Qual a sua proposta para Educação?

Em Petrópolis trabalhamos com uma defesa muito especial para o educação infantil e o direito que cada comunidade tem de ter creches públicas com qualidade e profissionais valorizados. Trata-se de uma fase decisiva para o desenvolvimento cognitivo e intelectual das crianças e fundamental para todo processo educacional. Como também a política de gênero, trabalho, segurança alimentar e integração comunitária. A creche e a escola dentro da comunidade têm um peso para além do próprio processo educacional e ajuda no desenvolvimento social, econômico e humano. É preciso valorizar todos os trabalhadores da rede de ensino, não existe educação com qualidade sem profissionais com carreiras estruturadas, progressão salarial, apoio e formação continuada. Uma gestão democrática que envolva os trabalhadores da rede, os próprios estudantes e suas famílias para opinar no desenvolvimento da escola com inovações curriculares e lutar pela expansão do ensino superior público em Petrópolis com mais investimentos, cursos e vagas para graduação e pós-graduação.

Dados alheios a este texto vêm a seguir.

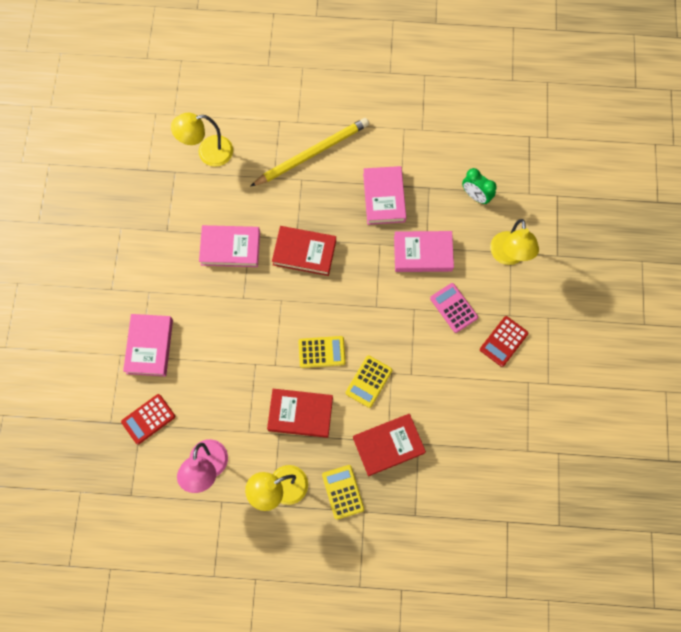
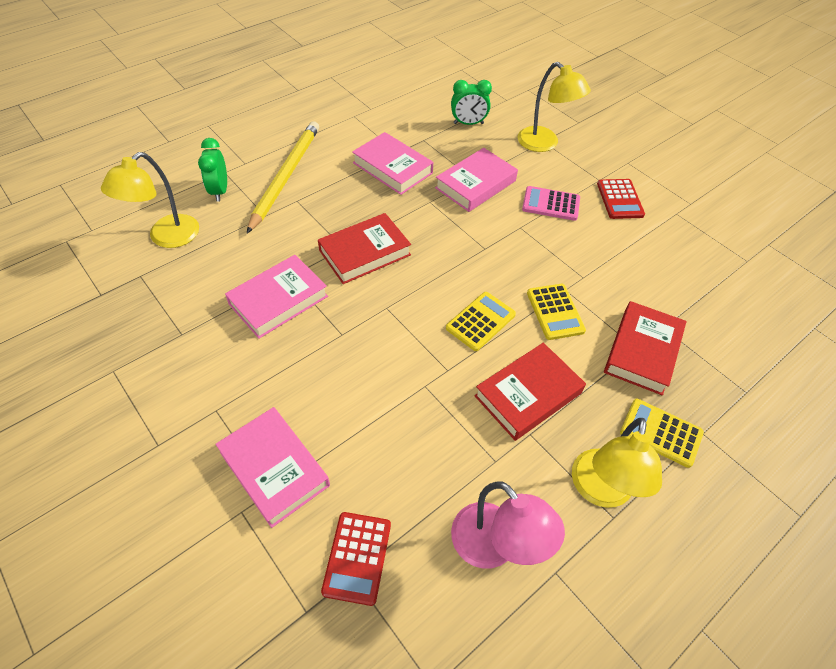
camera: 45 degrees left, 20 degrees down
(264, 136) = (220, 191): none -> green clock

A favor ou contra o Escola sem Partido?

Contra a lei da mordaça! Escolas e universidades são espaços que devem circular o pensamento livre, não existe escola sem democracia e liberdade.

Tem alguma proposta para mobilidade? Qual?

Defendemos o Passe Livre Social. O custo do transporte é um dos mais elevados no orçamento dos trabalhadores, passagem gratuita para a população mais pobre ou em situação de vulnerabilidade social é uma prioridade. Precisamos aprovar um plano municipal de mobilidade que inclua, por exemplo, a criação de modelos alternativos como vans e moto-taxi. Mais linhas de ônibus interbairros e soluções tecnológicas de longo prazo, como o Rio de Janeiro, que avança na direção do VLT.